=== Article ===

──────────────────────────────

Regarding destination and date, Osborne argues the book was addressed to Rome (based on Hebrews 13:24, and similarities with 1 Clement). “Hebrews is profoundly Jewish” (7), although the original audience may have included God-fearing gentiles. The recipients of the letter struggled with persevering in the faith (as seen in the warning passages). Based on 5:11-6:3, Osborne dates the book of Hebrews after AD 49 (Claudius’s edict expelling Jews from Rome), but also before Nero’s persecution. Hebrews 12:9 implies the church has not yet suffered death. Osborne concludes “early to mid-60s AD” (9).

With respect to the purpose of Hebrews, he observes Hebrews is a complex and rich theological text, but it is also deeply pastoral. Perseverance in the Christian faith is in direct proportion to the clarity with which the reader understands who Jesus is and what Jesus has accomplished. If the readers really grasp Christ’s identity as the eternal son of God, the creator of the world, and the Lord of all that there is, the one who became incarnate and lived and died for us as our high priest and great sacrifice for sin, it will help an enduring in the Christian life (10).

A major issue for any commentary on Hebrews is the warning passages. Commenting on Hebrews 6:4-8, Osborne suggests members of house churches in Rome are guilty of indifference and low spiritual commitment. The author is afraid they may fall into total spiritual ruin and commit apostasy. The writer does not think they will, but a serious warning is in order. Typically, this passage is interpreted through a theological lens, whether Calvinist or Armenian. Osborne admits he is arguing one side of this debate, but also trying to be open and respectful towards the other side. He does not want to force his opinion on the reader but will provide data so the reader can decide for themselves (117).

──────────────────────────────

=== Given entries ===
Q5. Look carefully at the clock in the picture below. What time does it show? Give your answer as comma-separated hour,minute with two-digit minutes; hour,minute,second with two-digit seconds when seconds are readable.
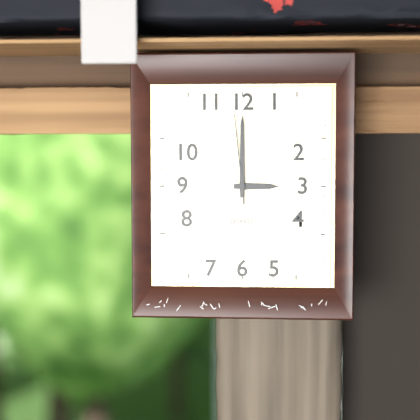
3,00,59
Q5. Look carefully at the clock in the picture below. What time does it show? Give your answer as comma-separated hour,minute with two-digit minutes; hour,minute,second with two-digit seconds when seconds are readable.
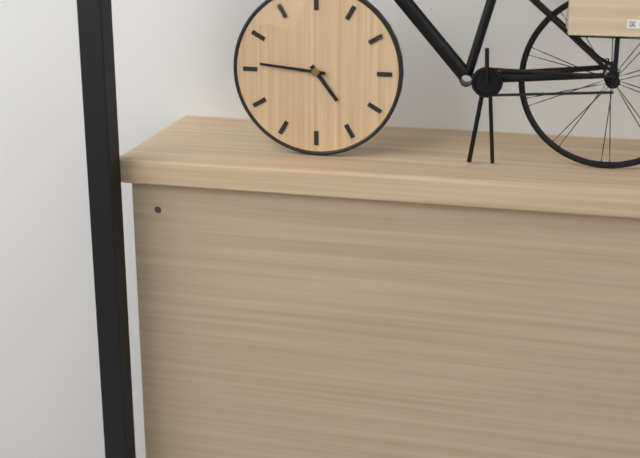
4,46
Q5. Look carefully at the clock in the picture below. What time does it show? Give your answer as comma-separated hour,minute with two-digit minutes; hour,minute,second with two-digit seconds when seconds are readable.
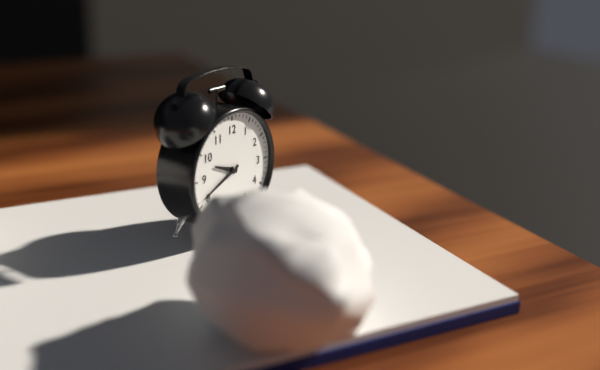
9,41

──────────────────────────────

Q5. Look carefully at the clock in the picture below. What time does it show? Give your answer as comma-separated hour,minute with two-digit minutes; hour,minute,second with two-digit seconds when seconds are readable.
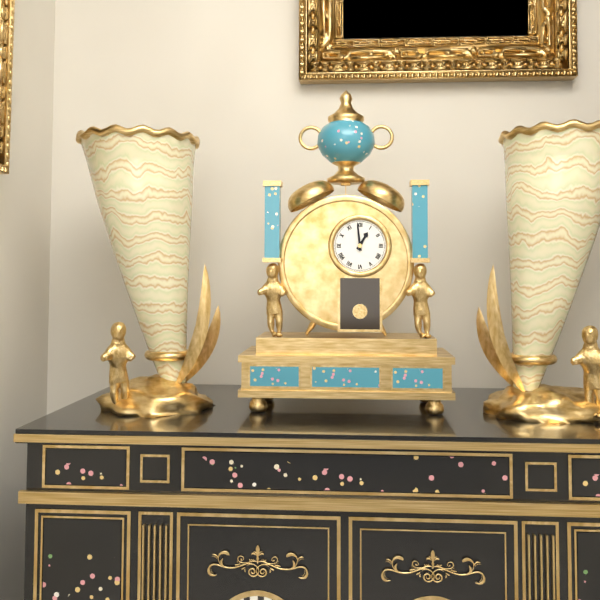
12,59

──────────────────────────────

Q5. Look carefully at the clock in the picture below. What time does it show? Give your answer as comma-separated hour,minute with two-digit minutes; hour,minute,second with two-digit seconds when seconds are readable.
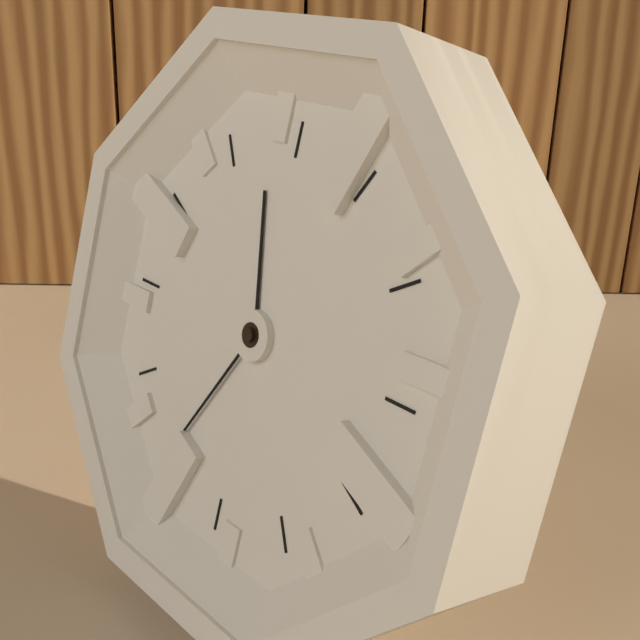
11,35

──────────────────────────────

=== What is expected ===
Take the text on Osborne's commentary on Hebrews further, picking up after its last sentence. The records have no connection to the text about Osborne's commentary on Hebrews.

=== Output for this task ===
He believes this passage teaches there is a final apostasy from which someone cannot possibly be redeemed. Apostasy is the “absolute rejection of Christ as Lord and Savior (121). All five of the blessings listed 6:4b-5 result from a “conversion to Christ” (119) and “define what it means to be a Christian” (121). “Have fallen away” is not a conditional sentence but rather a coordinate clause. The writer is not saying “if they should fall away” but pointing out what will happen when they fall away.

Regarding the warning passage in Hebrews 10:26-27, Osborne points out two factors that make this sin particularly heinous. The apostasy the author has in mind is both continuous and a deliberate, direct defiance of God. The person who has fallen into apostasy “obviously delights in thwarting God and persists,” turning the sin “from an act into a lifestyle” (219). Osborne relates the judgment described in 10:28-29 to someone in Israel who turned from God to worship idols, repudiating the God of Israel. According to Deuteronomy 13:8 and 17:1-6, the one who has turned to idols must be executed without mercy! Since the readers of Hebrews are under the new covenant, the penalty is much more severe, involving eternal, spiritual death (220).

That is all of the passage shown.